The Backtesting module provides comprehensive tools for evaluating machine learning model performance with advanced metrics and statistical analysis.

Backtester Class

Constructor

Backtester()
Initializes a new Backtester instance. Returns: Backtester instance Example:
from utils.backtesting import Backtester

backtester = Backtester()

Methods

calculate_metrics

calculate_metrics(actual: np.ndarray, predicted: np.ndarray) -> Dict
Calculates comprehensive evaluation metrics comparing actual vs predicted values. Parameters:
  • actual (np.ndarray): Array of actual/true values
  • predicted (np.ndarray): Array of predicted values from the model
Returns: Dict containing the following metrics:
MetricTypeDescription
MAEfloatMean Absolute Error
RMSEfloatRoot Mean Squared Error
MAPEfloatMean Absolute Percentage Error (%)
Median_APEfloatMedian Absolute Percentage Error (%)
R2_ScorefloatR-squared coefficient of determination
Direction_AccuracyfloatAccuracy of predicted direction changes (%)
Max_ErrorfloatMaximum absolute error
Mean_ActualfloatMean of actual values
Mean_PredictedfloatMean of predicted values
Std_ActualfloatStandard deviation of actual values
Std_PredictedfloatStandard deviation of predicted values
Example:
import numpy as np
from utils.backtesting import Backtester

# Sample data
actual_prices = np.array([100, 102, 105, 103, 108])
predicted_prices = np.array([101, 103, 104, 105, 107])

# Calculate metrics
backtester = Backtester()
metrics = backtester.calculate_metrics(actual_prices, predicted_prices)
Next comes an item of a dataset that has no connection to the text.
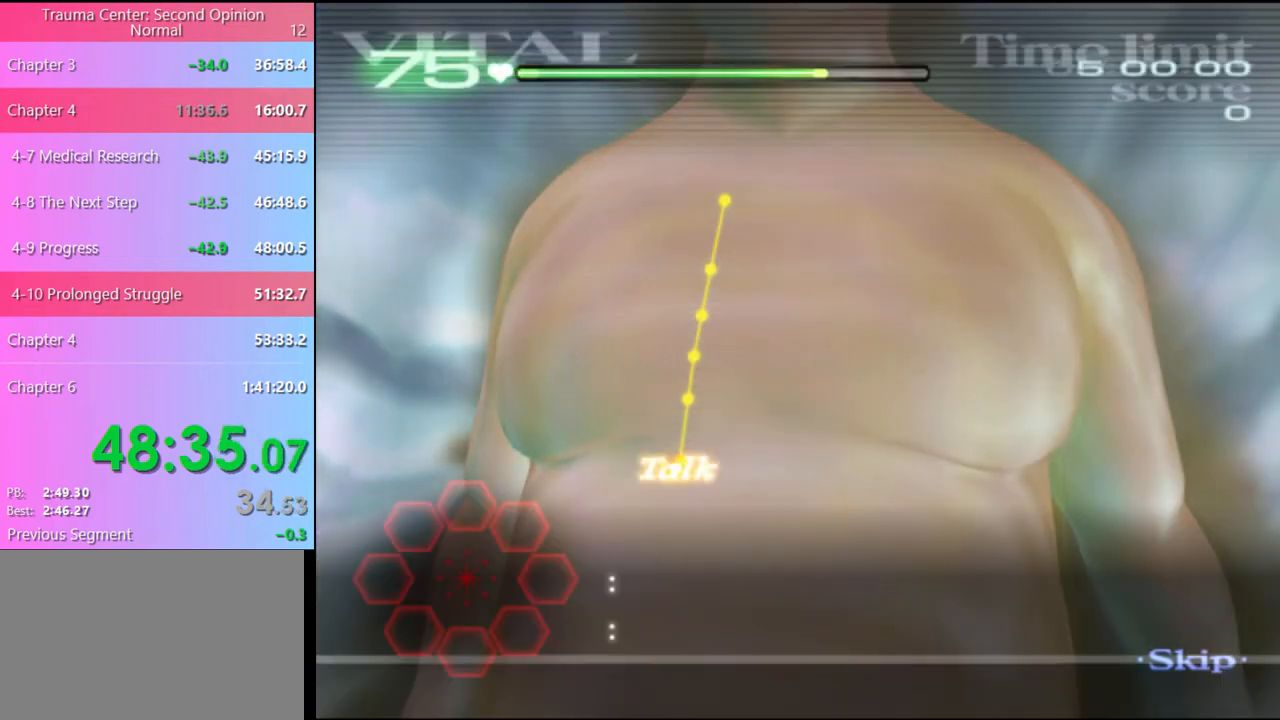
{"keys": ["w"], "mouse": ["left"], "events": [[167, "mouse_left", "down"]]}
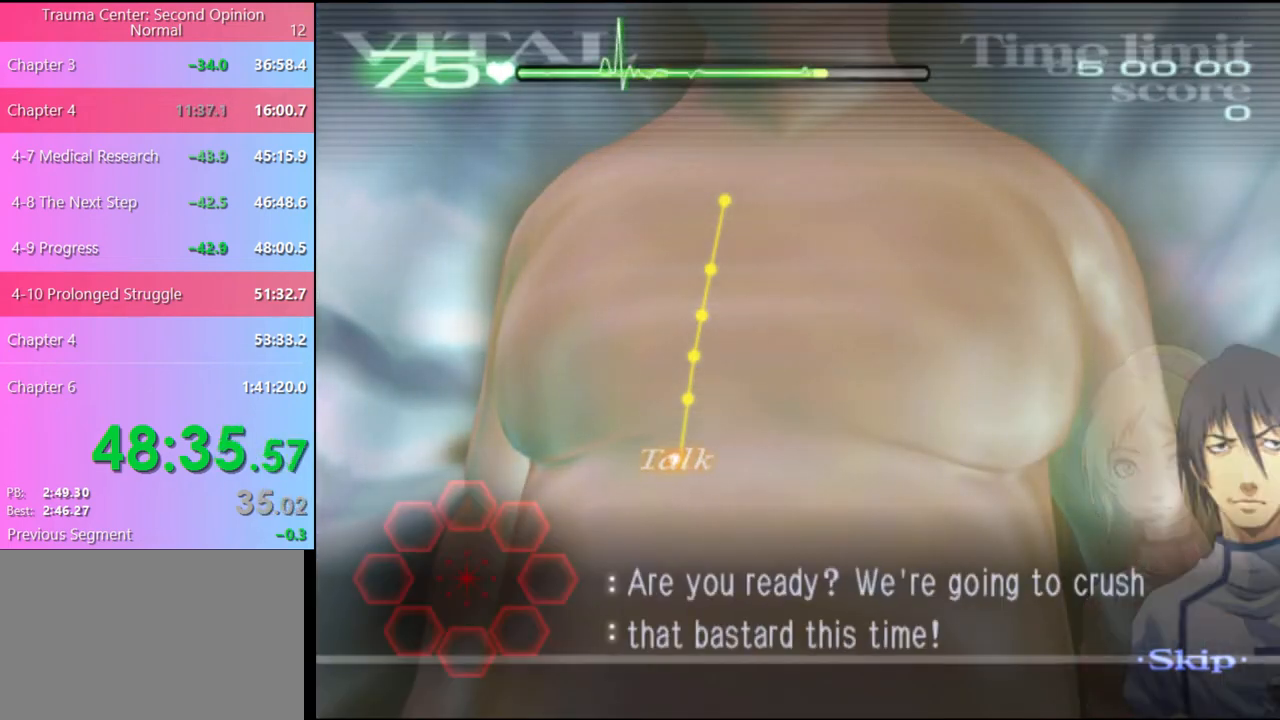
{"keys": ["w"], "mouse": ["left"], "events": [[267, "mouse_left", "up"], [334, "mouse_left", "down"]]}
print(f"MAE: ${metrics['MAE']:.2f}")
print(f"RMSE: ${metrics['RMSE']:.2f}")
print(f"MAPE: {metrics['MAPE']:.2f}%")
print(f"Direction Accuracy: {metrics['Direction_Accuracy']:.2f}%")
print(f"R² Score: {metrics['R2_Score']:.4f}")
Output:
MAE: $1.40
RMSE: $1.67
MAPE: 1.35%
Direction Accuracy: 75.00%
R² Score: 0.8923

format_metrics

format_metrics(metrics: Dict) -> str
Formats metrics dictionary into a human-readable markdown string for display. Parameters:
  • metrics (Dict): Dictionary of metrics returned from calculate_metrics()
Returns: str: Formatted markdown string with key metrics Example:
from utils.backtesting import Backtester
import numpy as np

backtester = Backtester()

# Calculate metrics
actual = np.array([50000, 51000, 52000, 50500, 53000])
predicted = np.array([50500, 51200, 51800, 51000, 52800])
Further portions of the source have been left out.